Nearly 13 years have passed since the devastating earthquake and tsunami that resulted in the accident at the Fukushima nuclear power plant.
Yet the memory in Japan is still fresh. And, on Monday, all those memories resurfaced again as Ishikawa began to shake and tsunami warnings began to sound.
Such warnings are not unusual in Japan. When I first moved here, I would jump out of bed at the slightest tremor our building registered.
But, within a few months, I was still sleeping when this happened. In Japan, earthquakes quickly become part of your life. You get used to it, to a certain point….
You always have an unsettling feeling in the back of your mind: When will the next big earthquake happen? Is our building safe?
For this generation, those fears materialized on March 11, 2011.
For two minutes, the earth shook in a way no one had ever experienced in their lives. And it was still shaking.
Anyone who has been through this remembers exactly where they were and how terrified they felt. But the worst was about to happen.
Within 40 minutes, the first tsunamis hit the coast, crashing into seawalls and wiping out towns and villages for hundreds of miles along Japan’s northeast coast, all broadcast on live television from a news helicopter flying over the city of Sendai.
The next day brought even more terrible news. A nuclear plant was in crisis. The Fukushima plant had suffered serious breakdowns. Hundreds of thousands of people were forced to flee their homes. Even Tokyo did not feel safe.
Trauma
What happened that day left a deep collective trauma. In the months that followed, I was looking for a new place to live in Tokyo. My wife studied geological maps to see where the strongest bedrock was, on high ground and away from rivers.
She was obsessed with how old the buildings were. She was very clear: “We’re looking for something that was built after 1981.”
Once we moved into our 1985 building, we started stockpiling food and water. Huddled under the bathroom sink were boxes of packaged food with a five-year expiration date.
The dread and horror of 2011 returned on Monday. The death toll is approaching 50 and is likely to rise further. Roads have been broken and bridges have been destroyed.
Hundreds of buildings collapsed, trapping people in their rubble. The earthquake also triggered massive landslides.
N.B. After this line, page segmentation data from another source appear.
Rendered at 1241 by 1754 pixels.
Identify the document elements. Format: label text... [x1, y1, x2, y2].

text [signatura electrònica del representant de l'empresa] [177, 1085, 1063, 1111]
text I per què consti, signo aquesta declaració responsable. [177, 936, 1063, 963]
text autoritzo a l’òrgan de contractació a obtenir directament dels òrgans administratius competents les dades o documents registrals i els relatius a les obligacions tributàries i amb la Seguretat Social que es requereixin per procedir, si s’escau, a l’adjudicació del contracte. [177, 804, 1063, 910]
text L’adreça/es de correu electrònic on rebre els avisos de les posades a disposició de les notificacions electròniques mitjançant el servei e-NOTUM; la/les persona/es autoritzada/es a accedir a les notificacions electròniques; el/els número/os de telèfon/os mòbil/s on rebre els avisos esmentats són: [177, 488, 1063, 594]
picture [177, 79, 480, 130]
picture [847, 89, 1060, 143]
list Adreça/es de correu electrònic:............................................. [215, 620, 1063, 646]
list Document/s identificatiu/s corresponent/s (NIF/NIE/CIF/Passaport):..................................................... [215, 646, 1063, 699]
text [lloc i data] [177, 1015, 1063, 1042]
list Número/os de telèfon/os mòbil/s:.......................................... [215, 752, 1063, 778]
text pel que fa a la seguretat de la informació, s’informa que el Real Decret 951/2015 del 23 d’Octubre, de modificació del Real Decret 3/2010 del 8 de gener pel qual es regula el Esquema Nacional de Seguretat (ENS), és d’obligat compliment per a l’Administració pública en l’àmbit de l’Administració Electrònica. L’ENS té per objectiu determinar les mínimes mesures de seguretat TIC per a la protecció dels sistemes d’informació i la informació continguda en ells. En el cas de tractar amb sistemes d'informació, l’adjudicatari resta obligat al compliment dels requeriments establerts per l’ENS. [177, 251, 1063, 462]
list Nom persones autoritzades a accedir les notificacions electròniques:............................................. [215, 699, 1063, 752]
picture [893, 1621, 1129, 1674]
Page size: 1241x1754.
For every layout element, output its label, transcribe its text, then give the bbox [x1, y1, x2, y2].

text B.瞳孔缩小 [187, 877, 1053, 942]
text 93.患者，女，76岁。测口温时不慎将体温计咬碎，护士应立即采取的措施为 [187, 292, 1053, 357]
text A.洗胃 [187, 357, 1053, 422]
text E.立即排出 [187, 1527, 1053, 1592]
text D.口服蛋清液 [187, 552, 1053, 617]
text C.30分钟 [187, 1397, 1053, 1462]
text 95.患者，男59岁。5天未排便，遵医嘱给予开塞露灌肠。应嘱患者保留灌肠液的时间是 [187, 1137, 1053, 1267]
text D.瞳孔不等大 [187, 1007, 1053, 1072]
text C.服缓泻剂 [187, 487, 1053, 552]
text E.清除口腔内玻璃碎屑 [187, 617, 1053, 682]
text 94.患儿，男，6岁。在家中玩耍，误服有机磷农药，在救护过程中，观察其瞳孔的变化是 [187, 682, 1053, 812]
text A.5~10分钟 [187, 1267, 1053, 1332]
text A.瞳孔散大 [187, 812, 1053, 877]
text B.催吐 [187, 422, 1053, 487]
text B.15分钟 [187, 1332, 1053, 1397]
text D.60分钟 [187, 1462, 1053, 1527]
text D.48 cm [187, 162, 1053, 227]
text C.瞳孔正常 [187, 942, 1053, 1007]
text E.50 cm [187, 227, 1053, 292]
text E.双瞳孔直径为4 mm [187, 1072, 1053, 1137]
But the vast majority of buildings are still standing. In the big cities of Toyama and Kanazawa, life this morning seemed to be returning to some sort of normalcy.
I spoke to a friend in the nearby city of Kashiwazaki. “It was really scary,” he told me. “By far the biggest I’ve ever experienced here. And we had to evacuate away from the coast. But now we’re back home.”
Learning
Despite the extensive damage, Monday’s quake is also a remarkable story of Japan’s success in mitigating such disasters.
Japan does not report earthquakes by commenting on their magnitude, but rather by saying how much the ground is shaking. The scale ranges from 1 to 7. And on Monday in Ishikawa the shaking reached the maximum: 7.
The triumph of the country’s engineering is clear when comparing the aftermath of Monday’s disaster with the massive earthquake that struck Tokyo in 1923.
The Great Kanto Earthquake, as it is known, leveled large swaths of the city. Modern brick buildings, built on the European model, crumbled.
The aftermath led to the development of Japan’s first earthquake-resistant building code. From then on, new buildings would have to be reinforced with steel and concrete. Wooden buildings would have thicker beams.
Each time the country has been hit by a major earthquake, the damage has been studied and regulations have been updated. The biggest jump came in 1981, after which all new buildings required seismic isolation measures.
Again, after the 1995 Kobe earthquake, more lessons were learned.
One measure of that success is that when the massive 9.0 earthquake struck in 2011, the shaking level in Tokyo reached 5. That’s the same as the tremor that struck Japan’s capital in 1923.
In 1923, the city was flattened: 140,000 people died. In 2011, huge skyscrapers swayed, windows shattered, but no major building collapsed. It was the tsunami that killed so many thousands of people, not the earth tremors.
It is hard to think of any other country on Earth that could have experienced Monday’s earthquake without suffering a far worse impact.